**Artigo**
_ _ _ _ _ _ _
Os Correios anunciaram o resultado do 2o tri, totalizando o recorde de R$ 4,4 bilhões de prejuízo só no 1o semestre do ano. Para termos uma ideia, o prejuízo no ano passado inteiro foi de R$ 2,6 bilhões, tendo sido o recorde da empresa. Pelo visto, neste ano os Correios baterão o próprio recorde com louvor.

Para vocês terem uma ideia da enormidade do que isso significa, o maior prejuízo de uma empresa brasileira na história foi o da Petrobras em 2015: R$ 35 bilhões. A diferença é que a Petrobrás é a maior empresa do Brasil, com faturamento, à época, de cerca de R$ 320 bilhões/ano. Os Correios, por outro lado, faturaram, neste ano, R$ 8,2 bilhões. Então, prestem atenção: a Petrobrás perdeu R$ 35 bi sobre um faturamento de R$ 320 bi, ou aproximadamente 11%. Os Correios perderam, R$ 4,4 bi, sobre um faturamento de R$ 8,2 bi, ou incríveis 54% do faturamento!!! Se esse não é o recorde mundial de prejuízo, deve estar próximo.

Tendo esse quadro em mente, podemos apreciar a fala do ministro da Fazenda mais fanfarrão da história brasileira. Haddad, com a cara de pau que a natureza lhe deu, afirmou sem ruborizar: o problema foi a "quebra do monopólio", que fez os Correios ficarem com a carne de pescoço enquanto as empresas privadas ficaram com o filé.

Essa fala é simplesmente mentirosa. Vejamos.

O monopólio da União sobre as entregas postais foi determinada no governo Vargas, através do Decreto-Lei 1.681, de 13/10/1939 (https://tinyurl.com/4n5pm3kr). Lá está escrito:

"Art. 1º A União tem monopólio:

I – Da expedição para o exterior da República e do transporte e da distribuição no território nacional:

a) de cartas missivas fechadas ou abertas;

b) de cartões postais que trouxerem o endereço do destinatário;

c) de qualquer correspondência fechada como carta."

O item c) poderia ser interpretado como qualquer encomenda. No entanto, o artigo 2o esclarece:

"Art. 2º Estão excluidos do monopólio de transporte pelo Correio:

I – As cartas e os objetos fechados como carta, de peso superior a 2 kgs.;"

Portanto, encomendas com mais de 2 kgs já estavam fora do monopólio desde 1939. Mas a Lei 6.538, de 22/06/1978 (https://tinyurl.com/242mayyr), torna o monopólio ainda mais restrito, conforme se lê no artigo 9o:

"Art. 9º - São exploradas pela União, em regime de monopólio, as seguintes atividades postais:

I - recebimento, transporte e entrega, no território nacional, e a expedição, para o exterior, de carta e cartão-postal;

II - recebimento, transporte e entrega, no território nacional, e a expedição, para o exterior, de correspondência agrupada"

Por "correspondência agrupada" entende-se mais de uma correspondência, em que pelo menos uma seja carta ou cartão-postal. Portanto, o monopólio é bastante específico, ao referir-se somente a cartas e cartões-postais.

Tanto é assim, que o único projeto de lei que tramita no Congresso para quebra de monopólio é o PL 7488/2017, do deputado Eduardo Bolsonaro, e que só agora, em maio deste ano, foi aprovado na Comissão de Comunicação da Câmara, e ainda tem um longo caminho pela frente.
_ _ _ _ _ _ _
**Instrução escrita A**
Transcreva do artigo sobre o prejuízo dos Correios o trecho que vai de "II - recebimento, transporte" até "cartas e cartões-postais.".
O artigo e a listagem são materiais independentes entre si.

(Dados coletados)
_ _ _ _ _ _ _
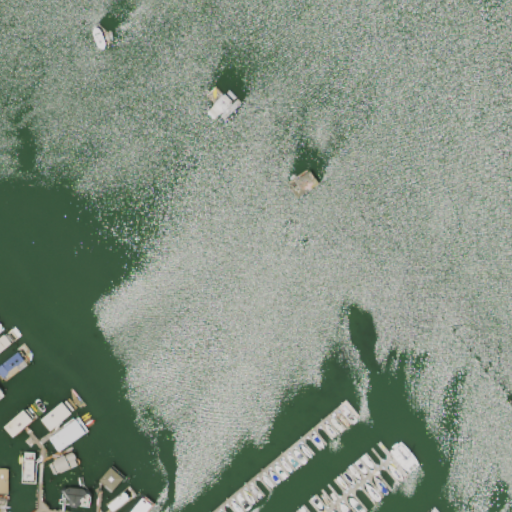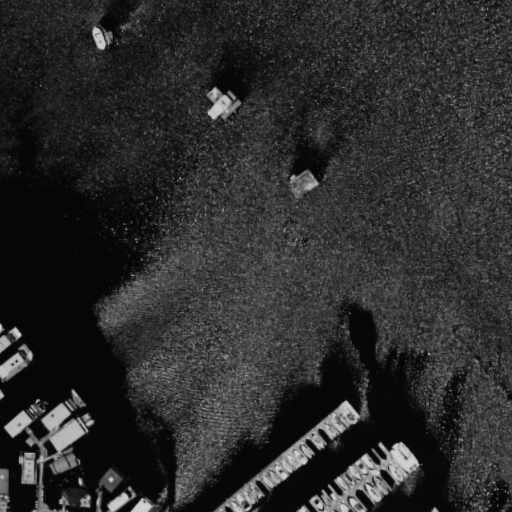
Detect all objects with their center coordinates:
building: (0, 327)
building: (4, 341)
building: (10, 365)
building: (0, 390)
building: (55, 415)
pier: (327, 420)
building: (17, 422)
building: (67, 433)
building: (66, 435)
building: (62, 463)
building: (27, 466)
building: (27, 467)
pier: (40, 469)
building: (110, 478)
building: (3, 479)
pier: (363, 486)
building: (74, 496)
building: (75, 497)
building: (118, 500)
pier: (96, 502)
building: (140, 506)
pier: (0, 510)
pier: (52, 510)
_ _ _ _ _ _ _
**Instrução escrita B**
Reproduza na íntegra, linha por linha, toda a listagem de dados coletados, sem incluir as imagens na resposta.

**Solução escrita A**
II - recebimento, transporte e entrega, no território nacional, e a expedição, para o exterior, de correspondência agrupada"

Por "correspondência agrupada" entende-se mais de uma correspondência, em que pelo menos uma seja carta ou cartão-postal. Portanto, o monopólio é bastante específico, ao referir-se somente a cartas e cartões-postais.

**Solução escrita B**
Detect all objects with their center coordinates:
building: (0, 327)
building: (4, 341)
building: (10, 365)
building: (0, 390)
building: (55, 415)
pier: (327, 420)
building: (17, 422)
building: (67, 433)
building: (66, 435)
building: (62, 463)
building: (27, 466)
building: (27, 467)
pier: (40, 469)
building: (110, 478)
building: (3, 479)
pier: (363, 486)
building: (74, 496)
building: (75, 497)
building: (118, 500)
pier: (96, 502)
building: (140, 506)
pier: (0, 510)
pier: (52, 510)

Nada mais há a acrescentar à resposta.